Department of Biomedical Data Science, Stanford University School of Medicine, USA.
Department of Computer Science, Stanford University, USA.
Pac Symp Biocomput. 2020;25:67-78.
As genetic sequencing costs decrease, the lack of clinical interpretation of variants has become the bottleneck in using genetics data. A major rate limiting step in clinical interpretation is the manual curation of evidence in the genetic literature by highly trained biocurators. What makes curation particularly time-consuming is that the curator needs to identify papers that study variant pathogenicity using different types of approaches and evidences-e.g. biochemical assays or case control analysis. In collaboration with the Clinical Genomic Resource (ClinGen)-the flagship NIH program for clinical curation-we propose the first machine learning system, LitGen, that can retrieve papers for a particular variant and filter them by specific evidence types used by curators to assess for pathogenicity. LitGen uses semi-supervised deep learning to predict the type of evi+dence provided by each paper. It is trained on papers annotated by ClinGen curators and systematically evaluated on new test data collected by ClinGen. LitGen further leverages rich human explanations and unlabeled data to gain 7.9%-12.6% relative performance improvement over models learned only on the annotated papers. It is a useful framework to improve clinical variant curation.
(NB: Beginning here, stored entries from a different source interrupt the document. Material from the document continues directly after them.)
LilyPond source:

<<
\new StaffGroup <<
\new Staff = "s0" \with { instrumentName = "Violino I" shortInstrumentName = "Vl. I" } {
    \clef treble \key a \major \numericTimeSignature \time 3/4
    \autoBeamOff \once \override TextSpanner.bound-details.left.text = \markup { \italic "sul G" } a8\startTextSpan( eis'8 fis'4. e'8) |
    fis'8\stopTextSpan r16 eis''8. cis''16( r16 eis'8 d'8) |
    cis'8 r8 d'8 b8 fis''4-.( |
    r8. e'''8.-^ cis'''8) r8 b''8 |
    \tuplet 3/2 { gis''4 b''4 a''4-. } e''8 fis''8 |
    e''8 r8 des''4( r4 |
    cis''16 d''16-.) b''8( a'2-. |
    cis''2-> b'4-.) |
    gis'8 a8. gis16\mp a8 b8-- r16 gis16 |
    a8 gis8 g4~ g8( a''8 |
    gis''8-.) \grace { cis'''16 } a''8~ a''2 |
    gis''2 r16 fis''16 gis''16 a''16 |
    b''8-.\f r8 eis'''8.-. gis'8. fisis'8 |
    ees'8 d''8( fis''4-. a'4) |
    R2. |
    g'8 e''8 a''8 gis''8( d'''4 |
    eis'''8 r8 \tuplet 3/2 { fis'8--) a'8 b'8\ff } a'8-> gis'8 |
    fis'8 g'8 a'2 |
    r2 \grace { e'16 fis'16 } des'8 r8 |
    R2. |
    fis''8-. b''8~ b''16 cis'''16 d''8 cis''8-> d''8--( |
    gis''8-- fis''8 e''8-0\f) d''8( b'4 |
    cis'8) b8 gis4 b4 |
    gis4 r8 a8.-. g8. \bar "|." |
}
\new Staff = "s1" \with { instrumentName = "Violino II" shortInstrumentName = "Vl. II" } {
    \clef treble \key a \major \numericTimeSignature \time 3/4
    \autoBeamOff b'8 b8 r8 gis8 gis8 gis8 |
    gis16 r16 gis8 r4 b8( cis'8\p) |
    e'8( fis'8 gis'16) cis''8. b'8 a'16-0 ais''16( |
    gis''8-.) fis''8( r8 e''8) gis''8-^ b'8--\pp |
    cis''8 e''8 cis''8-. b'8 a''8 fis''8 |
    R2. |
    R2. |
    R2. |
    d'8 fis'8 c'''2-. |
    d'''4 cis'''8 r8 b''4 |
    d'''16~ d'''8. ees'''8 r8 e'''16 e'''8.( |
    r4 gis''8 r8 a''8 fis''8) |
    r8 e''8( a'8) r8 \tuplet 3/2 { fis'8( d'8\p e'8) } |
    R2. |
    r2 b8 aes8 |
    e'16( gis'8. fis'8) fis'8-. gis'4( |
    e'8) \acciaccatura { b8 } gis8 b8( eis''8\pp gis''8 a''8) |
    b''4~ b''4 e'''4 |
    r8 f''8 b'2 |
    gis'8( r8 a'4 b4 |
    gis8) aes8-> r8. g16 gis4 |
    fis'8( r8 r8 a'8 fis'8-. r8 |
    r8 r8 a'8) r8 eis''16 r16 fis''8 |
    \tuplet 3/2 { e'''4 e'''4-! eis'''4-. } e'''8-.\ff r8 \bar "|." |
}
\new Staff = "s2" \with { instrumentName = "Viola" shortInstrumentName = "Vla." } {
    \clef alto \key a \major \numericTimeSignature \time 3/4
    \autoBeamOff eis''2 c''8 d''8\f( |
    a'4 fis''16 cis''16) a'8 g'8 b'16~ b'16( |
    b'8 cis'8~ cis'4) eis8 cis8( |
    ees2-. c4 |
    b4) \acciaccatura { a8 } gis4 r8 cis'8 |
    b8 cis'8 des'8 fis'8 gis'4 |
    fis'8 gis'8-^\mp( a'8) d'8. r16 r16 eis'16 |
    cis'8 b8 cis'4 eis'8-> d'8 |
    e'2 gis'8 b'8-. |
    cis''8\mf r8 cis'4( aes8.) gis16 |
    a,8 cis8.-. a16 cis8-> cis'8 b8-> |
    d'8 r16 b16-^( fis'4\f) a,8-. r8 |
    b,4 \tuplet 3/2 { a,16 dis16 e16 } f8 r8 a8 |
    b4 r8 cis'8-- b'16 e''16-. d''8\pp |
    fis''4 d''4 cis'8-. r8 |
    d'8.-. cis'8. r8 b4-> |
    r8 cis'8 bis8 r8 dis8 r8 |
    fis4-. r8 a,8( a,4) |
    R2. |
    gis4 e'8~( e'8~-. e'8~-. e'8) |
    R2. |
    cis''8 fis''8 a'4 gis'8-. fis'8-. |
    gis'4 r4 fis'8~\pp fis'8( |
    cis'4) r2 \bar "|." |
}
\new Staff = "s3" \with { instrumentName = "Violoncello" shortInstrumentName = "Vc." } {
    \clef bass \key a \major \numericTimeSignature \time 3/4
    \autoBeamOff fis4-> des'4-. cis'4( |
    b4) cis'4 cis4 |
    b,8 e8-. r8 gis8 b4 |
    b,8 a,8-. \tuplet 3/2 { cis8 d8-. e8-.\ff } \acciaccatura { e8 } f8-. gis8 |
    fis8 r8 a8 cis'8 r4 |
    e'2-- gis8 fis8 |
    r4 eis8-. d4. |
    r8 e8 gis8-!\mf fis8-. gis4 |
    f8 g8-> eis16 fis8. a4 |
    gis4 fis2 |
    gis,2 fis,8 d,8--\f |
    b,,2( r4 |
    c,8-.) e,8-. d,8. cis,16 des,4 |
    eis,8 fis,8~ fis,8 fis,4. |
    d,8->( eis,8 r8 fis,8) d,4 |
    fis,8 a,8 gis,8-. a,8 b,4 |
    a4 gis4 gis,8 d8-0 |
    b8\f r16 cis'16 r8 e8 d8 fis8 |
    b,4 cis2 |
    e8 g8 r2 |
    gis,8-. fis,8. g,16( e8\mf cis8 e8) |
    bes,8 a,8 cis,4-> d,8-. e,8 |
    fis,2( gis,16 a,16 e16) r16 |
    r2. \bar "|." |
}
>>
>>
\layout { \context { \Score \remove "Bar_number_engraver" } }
随着基因测序成本的降低,缺乏对变异的临床解读已成为利用遗传学数据的瓶颈。临床解读的一个主要限速步骤是由经过高度训练的生物注释员对遗传文献中的证据进行人工注释。注释特别耗时的原因是注释员需要识别使用不同类型方法和证据(例如生化分析或病例对照分析)来研究变异致病性的论文。与临床基因组资源(ClinGen)合作——这是 NIH 临床注释的旗舰项目,我们提出了第一个机器学习系统 LitGen,它可以为特定变异检索论文,并根据注释员用于评估致病性的特定证据类型对其进行过滤。LitGen 使用半监督深度学习来预测每份论文提供的证据类型。它是在由 ClinGen 注释员注释的论文上进行训练的,并在 ClinGen 收集的新测试数据上进行系统评估。LitGen 进一步利用丰富的人工解释和未标记数据,相对于仅在注释论文上学习的模型,实现了 7.9%-12.6%的相对性能提升。这是一个改进临床变异注释的有用框架。